Lie Rocks The Business World (Business Finance Magazine, January 2007)
In a year when the power of deep-pocketed and well-connected groups that influence finance and accounting surged, a 37-year-old professor in Iowa City rocked the business world with nothing more than a sharp mind, an Internet connection, some savvy data analysis and a couple of telephone calls. Research on stock options backdating by University of Iowa associate professor of finance ERIK LIE demonstrated that an inquisitive academic's work can be just as influential as hefty political contributions, access to legislators, entrenched networks and stout rolodexes. Lie's May 2005 article in an academic journal helped propel some 120 companies into the regulatory spotlight as a result of past stock option grants. Lie's findings and the chain reaction of responses they sparked will continue to influence the realm of finance and accounting in the coming months. "This issue has legs because of the continuing lawsuits and the fact that there are new cases popping up every week," Lie says. "There are a lot of [backdating] cases where the circumstantial evidence is rather strong, but those cases have not come to the surface yet."
Architecture Of UI Art Building Reviewed (Architecture Review, January 2007)

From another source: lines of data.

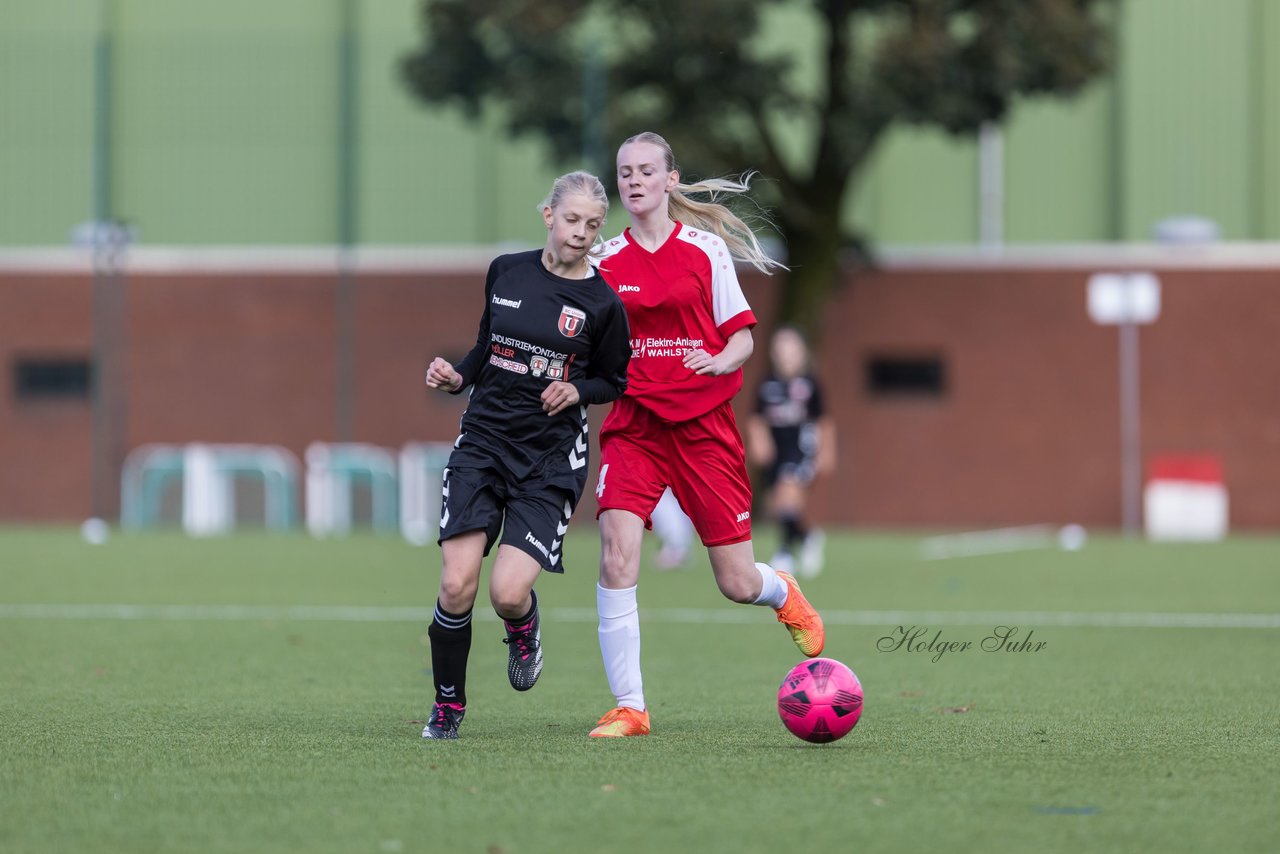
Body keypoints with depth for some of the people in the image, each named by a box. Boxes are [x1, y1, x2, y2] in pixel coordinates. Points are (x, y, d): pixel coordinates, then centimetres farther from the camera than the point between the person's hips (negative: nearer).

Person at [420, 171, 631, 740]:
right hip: (484, 441, 2)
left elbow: (614, 382, 9)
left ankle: (524, 629, 21)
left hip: (550, 459, -2)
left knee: (508, 593, -17)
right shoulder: (506, 272, 4)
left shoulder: (602, 304, -4)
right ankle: (447, 704, 8)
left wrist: (577, 390, -11)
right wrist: (457, 377, 0)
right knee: (457, 586, -13)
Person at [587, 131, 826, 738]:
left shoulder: (706, 248, 3)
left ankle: (783, 594, 40)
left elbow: (742, 338, 4)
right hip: (633, 423, 1)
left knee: (738, 584, 1)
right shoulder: (606, 261, 6)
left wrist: (718, 362, -17)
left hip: (703, 424, -1)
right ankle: (629, 708, -13)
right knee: (615, 557, -20)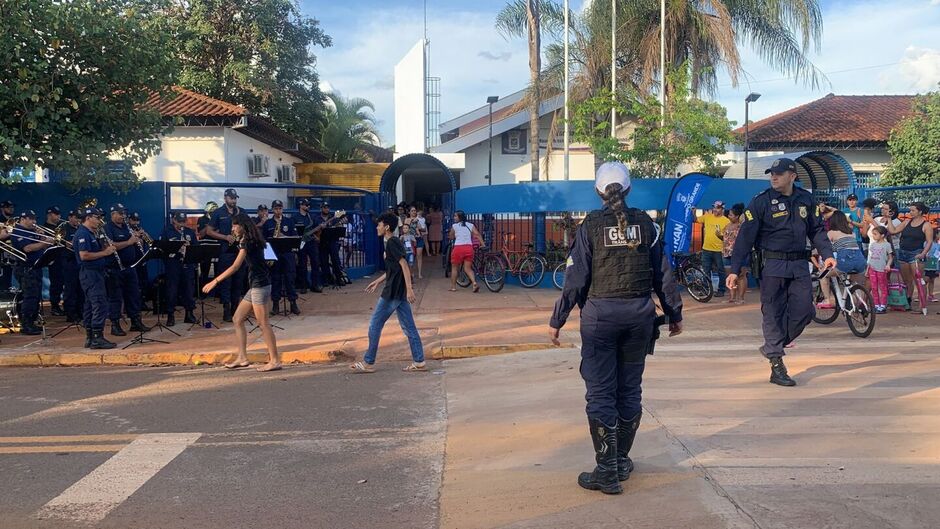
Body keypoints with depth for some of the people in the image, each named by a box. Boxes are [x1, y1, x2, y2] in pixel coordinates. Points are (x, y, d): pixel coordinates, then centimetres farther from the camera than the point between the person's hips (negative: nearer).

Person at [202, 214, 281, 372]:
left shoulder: (248, 242, -13)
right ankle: (242, 358, 13)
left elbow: (235, 267, -19)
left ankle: (274, 360, -4)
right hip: (255, 285, 10)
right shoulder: (247, 241, 16)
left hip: (260, 285, -10)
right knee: (238, 319, 11)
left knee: (263, 323, -8)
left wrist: (215, 281, -17)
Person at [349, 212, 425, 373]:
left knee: (375, 325, 1)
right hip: (399, 292, 10)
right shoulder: (392, 242, 16)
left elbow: (404, 265, -20)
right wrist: (378, 281, 29)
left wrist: (409, 288, -26)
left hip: (393, 292, -10)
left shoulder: (392, 242, -13)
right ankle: (419, 362, 10)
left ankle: (368, 363, 9)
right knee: (409, 327, 9)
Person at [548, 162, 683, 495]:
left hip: (600, 314, -3)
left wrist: (556, 321, 0)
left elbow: (575, 278, -7)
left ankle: (607, 471, 3)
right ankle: (621, 461, 27)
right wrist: (674, 314, 17)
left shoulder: (591, 225, -5)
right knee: (630, 389, 15)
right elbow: (663, 274, 6)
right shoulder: (645, 223, 3)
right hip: (640, 313, 3)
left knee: (600, 393, 3)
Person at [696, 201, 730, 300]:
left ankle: (721, 290, 13)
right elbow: (696, 220, 12)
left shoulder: (726, 221, -6)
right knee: (706, 271, 11)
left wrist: (720, 235, -25)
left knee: (721, 271, 5)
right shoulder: (707, 216, 5)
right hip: (706, 248, 4)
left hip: (719, 250, -4)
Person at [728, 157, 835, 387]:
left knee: (804, 311, 2)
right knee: (773, 314, -1)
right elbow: (745, 237, -8)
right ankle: (776, 367, 7)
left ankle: (772, 347, 23)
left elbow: (817, 230, 17)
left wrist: (827, 254, 2)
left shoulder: (806, 199, 8)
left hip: (799, 265, 4)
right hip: (773, 265, -4)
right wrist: (735, 270, -13)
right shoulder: (761, 201, -6)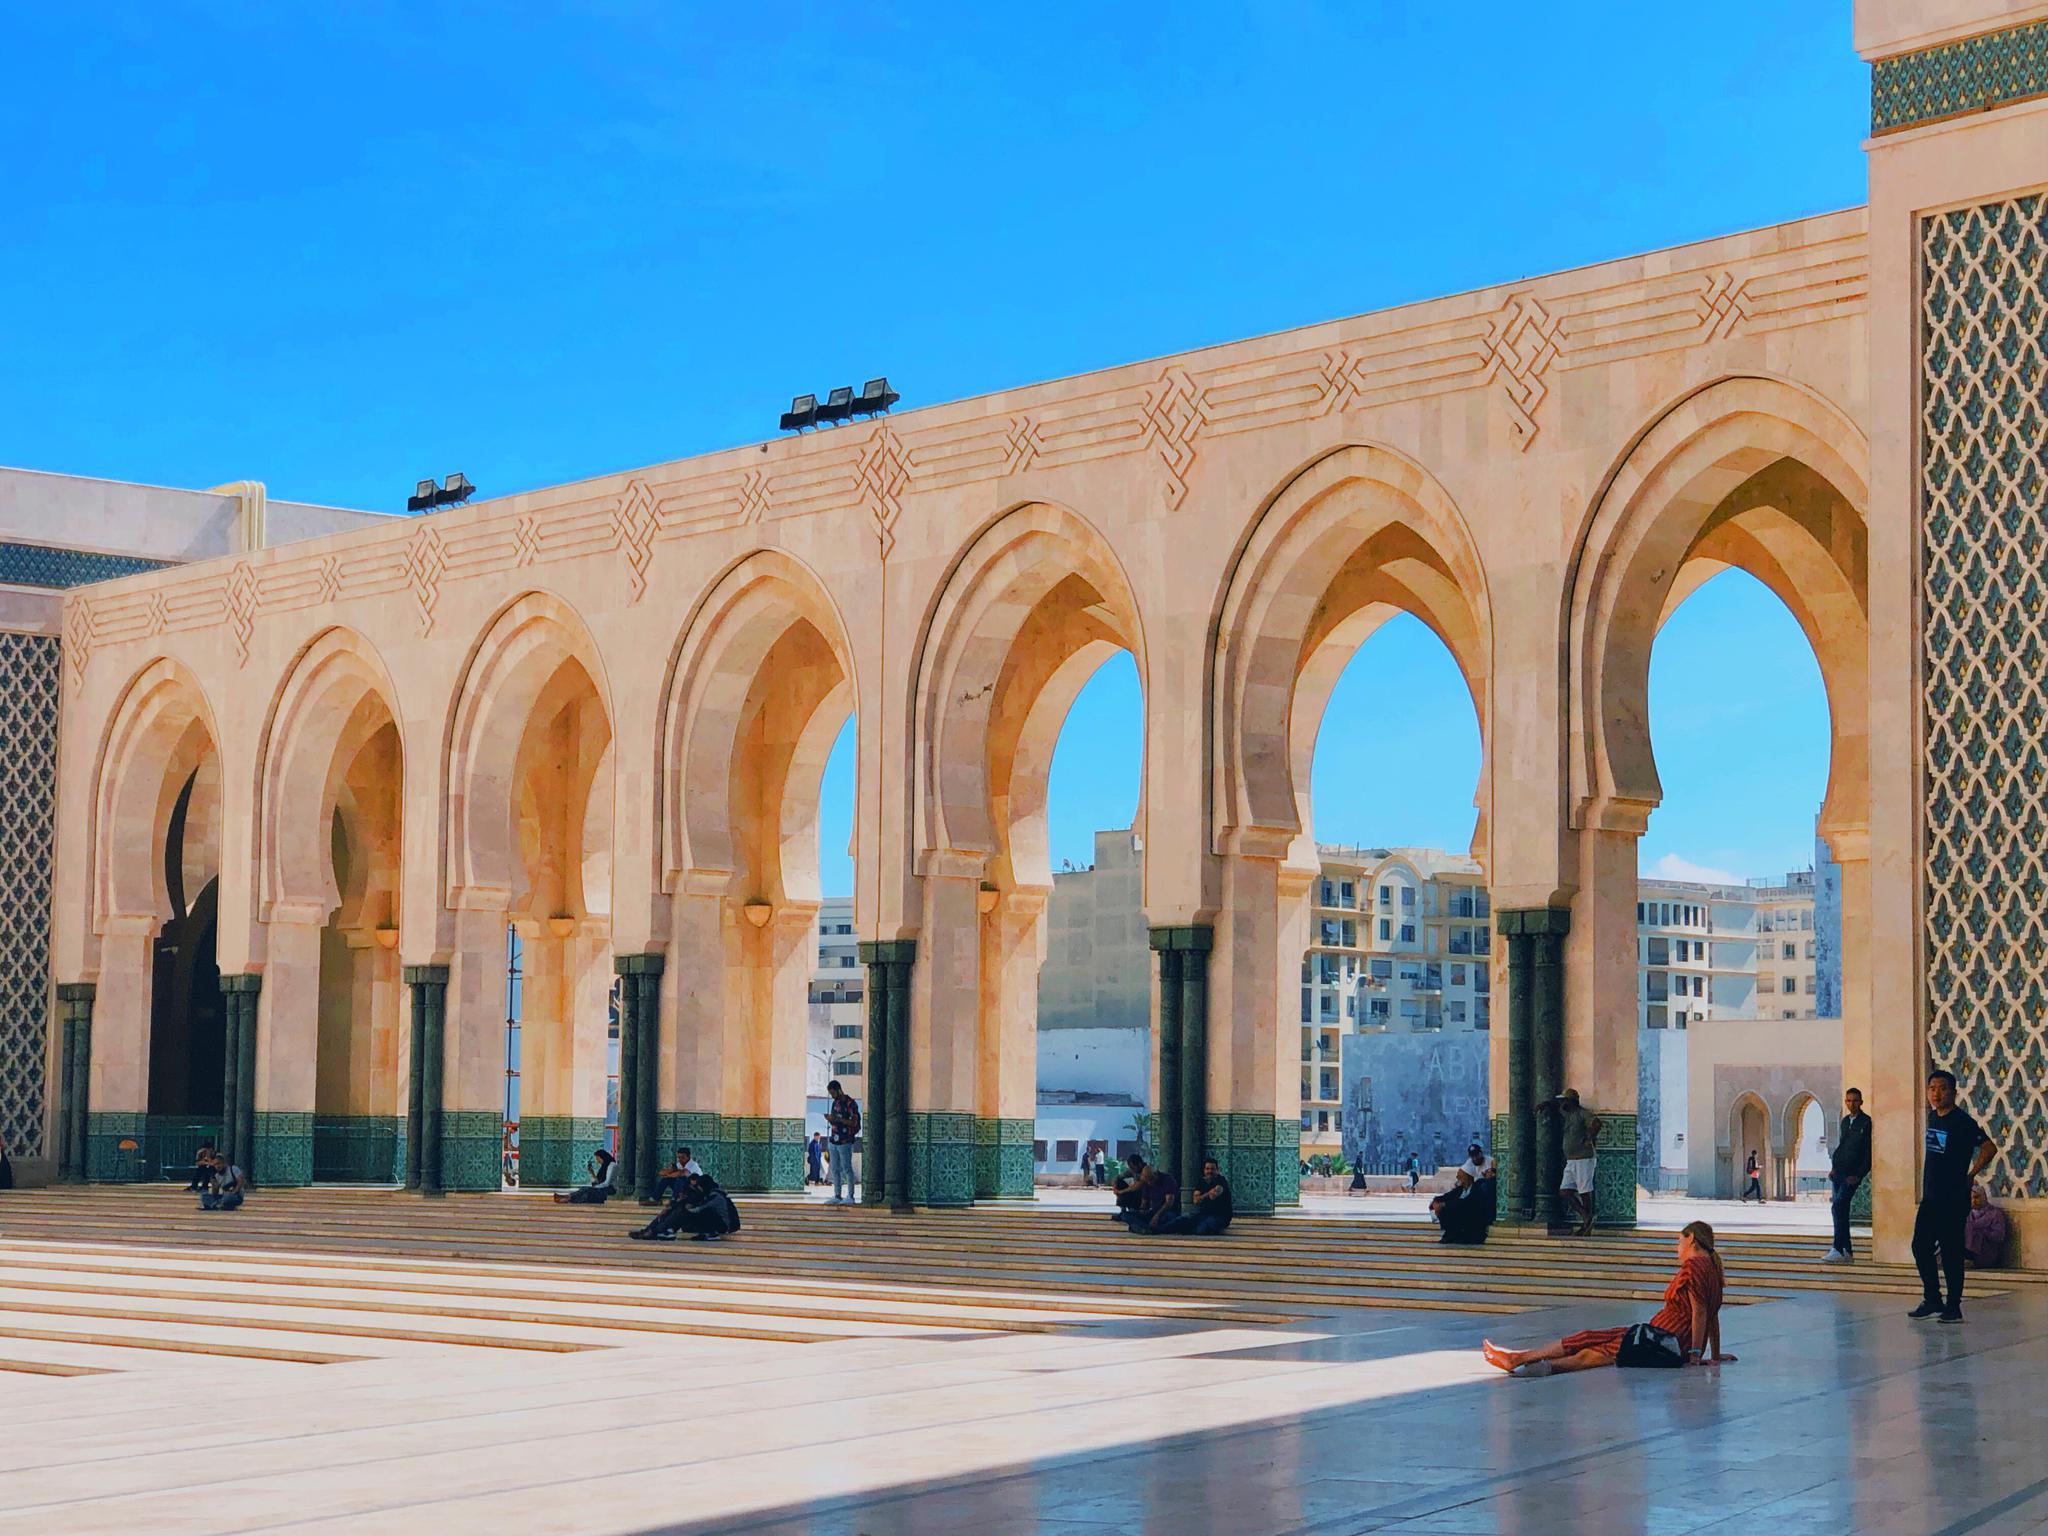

Steven Holl Architects designed the $21.5 million, 70,000-square-foot Art and Art History Building at the UNIVERSITY OF IOWA. In this review, it's noted that the building "winningly navigates a third way between over-the-top expressionism and prosaic functionalism. Holl hasn't just made a knock-your-eyes-out building, a dynamic collage that wears a reddish-brown jacket of oxidizing steel and seems at home soaring over a old quarry pond. He's made a real place, one that painters carting around their canvases actually seem to like."